"That Dáil Éireann has confidence in the Minister for Foreign Affairs and Defence, Simon Coveney T.D.”
A motion seeking the removal of a member of Government is a serious matter. Since the foundation of the State, Dáil Éireann has held that these motions are the most serious that can be tabled. They are supposed to mark an important statement on fundamental policy failures or a serious legal issue. The sad reality is that the issue of confidence in the Minister for Foreign Affairs and Defence before the House this evening has nothing to do with any of this. It has nothing to do with seeking to protect the State or assert the rule of law. It most certainly has nothing to do with the refusal to be accountable to the Oireachtas and the Irish people. No questions have been ignored. It has nothing to do with asserting a sincerely held point of principle about misconduct or the abuse of office. Let us be clear that we are debating this motion because one party decided that it was a handy way to get publicity and deliver populist, partisan attacks.

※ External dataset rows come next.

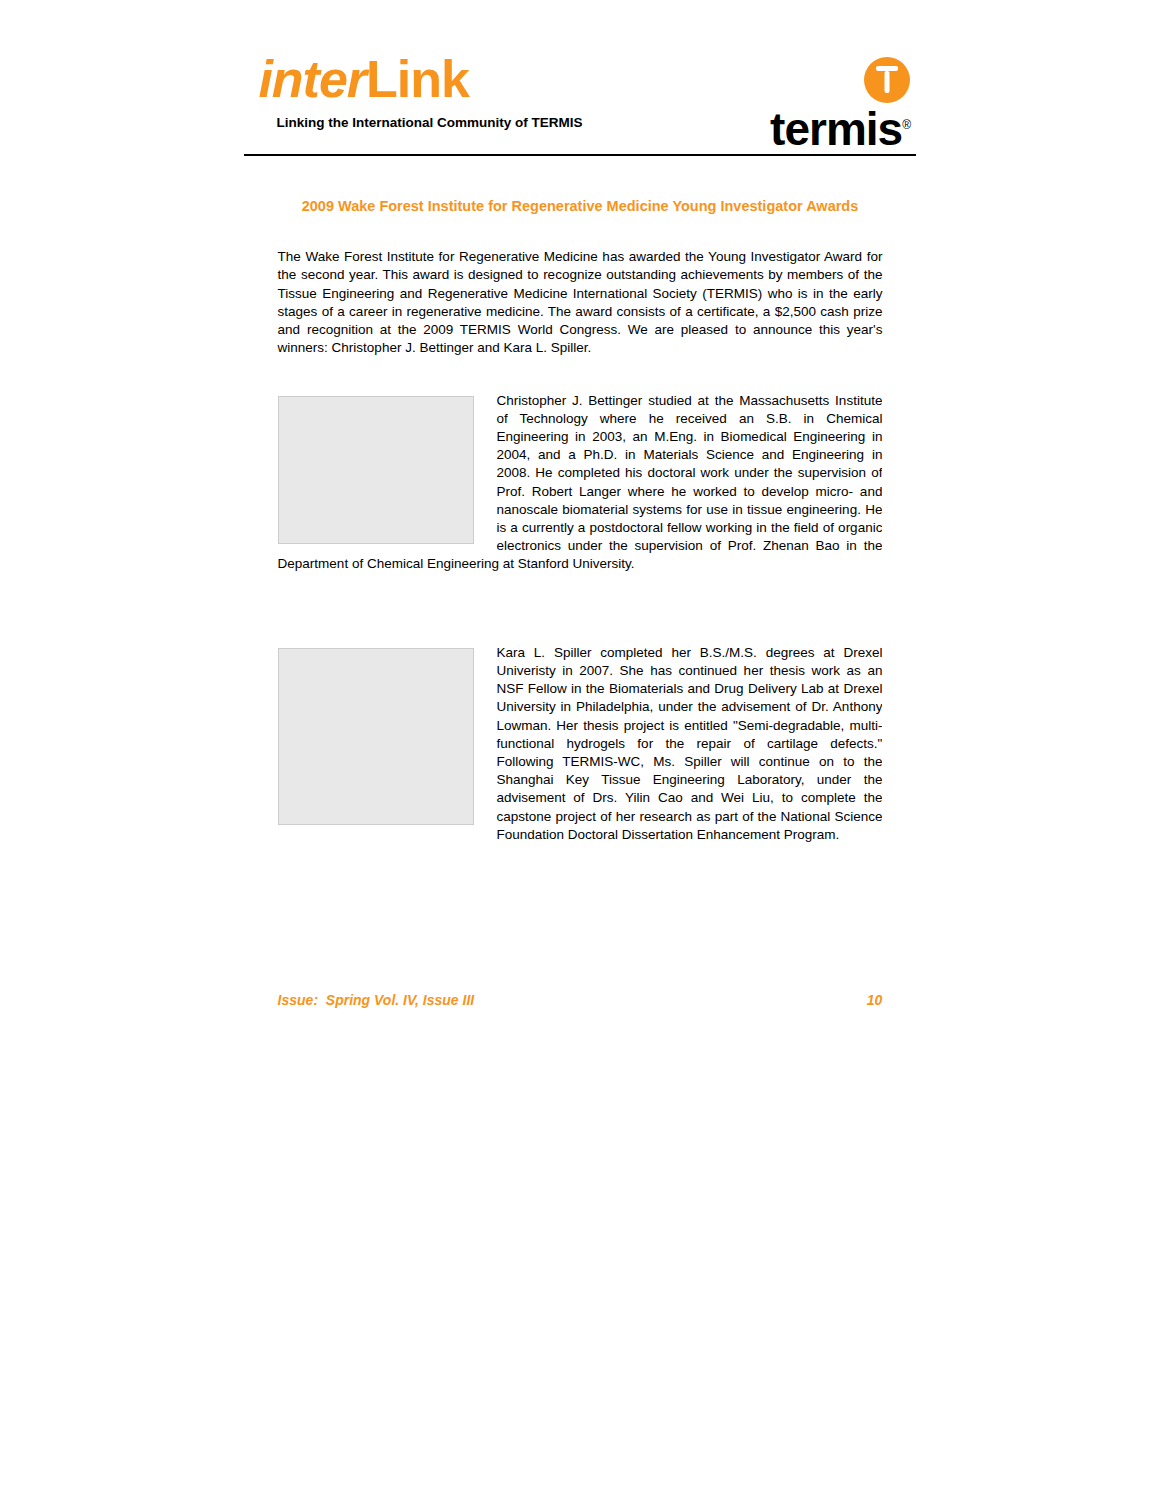inter Link
Linking the International Community of TERMIS
termis®
2009 Wake Forest Institute for Regenerative Medicine Young Investigator Awards
The Wake Forest Institute for Regenerative Medicine has awarded the Young Investigator Award for the second year. This award is designed to recognize outstanding achievements by members of the Tissue Engineering and Regenerative Medicine International Society (TERMIS) who is in the early stages of a career in regenerative medicine. The award consists of a certificate, a $2,500 cash prize and recognition at the 2009 TERMIS World Congress. We are pleased to announce this year's winners: Christopher J. Bettinger and Kara L. Spiller.
Christopher J. Bettinger studied at the Massachusetts Institute of Technology where he received an S.B. in Chemical Engineering in 2003, an M.Eng. in Biomedical Engineering in 2004, and a Ph.D. in Materials Science and Engineering in 2008. He completed his doctoral work under the supervision of Prof. Robert Langer where he worked to develop micro- and nanoscale biomaterial systems for use in tissue engineering. He is a currently a postdoctoral fellow working in the field of organic electronics under the supervision of Prof. Zhenan Bao in the Department of Chemical Engineering at Stanford University.
Kara L. Spiller completed her B.S./M.S. degrees at Drexel Univeristy in 2007. She has continued her thesis work as an NSF Fellow in the Biomaterials and Drug Delivery Lab at Drexel University in Philadelphia, under the advisement of Dr. Anthony Lowman. Her thesis project is entitled "Semi-degradable, multi-functional hydrogels for the repair of cartilage defects." Following TERMIS-WC, Ms. Spiller will continue on to the Shanghai Key Tissue Engineering Laboratory, under the advisement of Drs. Yilin Cao and Wei Liu, to complete the capstone project of her research as part of the National Science Foundation Doctoral Dissertation Enhancement Program.
Issue: Spring Vol. IV, Issue III
10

There is no question or doubt about the substantive issues in this controversy; they are uncontested. The position involved was intended to be part time and awarded no permanent benefits to anyone. There is no allegation of a benefit being sought for or conferred on any officeholder. Ultimately, as we know, no one was appointed to the role.
However, as I stressed from the beginning, there is an important matter and it is a perfectly legitimate issue of public concern. The creation of this role and the attempt to appoint an individual to it was handled carelessly and badly. As the House will be aware, the Minister has apologised to me, his ministerial colleagues, the Oireachtas and the public on a number of occasions for his handling of the matter. He has accepted that I should have been informed of the proposal in good time and that the procedures followed were unacceptable. Procedures that were not properly followed were strengthened and where they were missing have been introduced. The Minister and the Tánaiste have published extensive material, including text messages and departmental emails, about all matters relating to the appointment. The Minister has also twice appeared without delay before an Oireachtas committee and answered lengthy and detailed questions. His handling of this appointment was wrong but by any fair measure it would be completely out of proportion to remove a Minister on the basis of what is involved in this matter. As I have said, I have received private and public apologies for the failure to provide appropriate notice of this proposal. More important, procedures have been put in place to ensure this never happens again.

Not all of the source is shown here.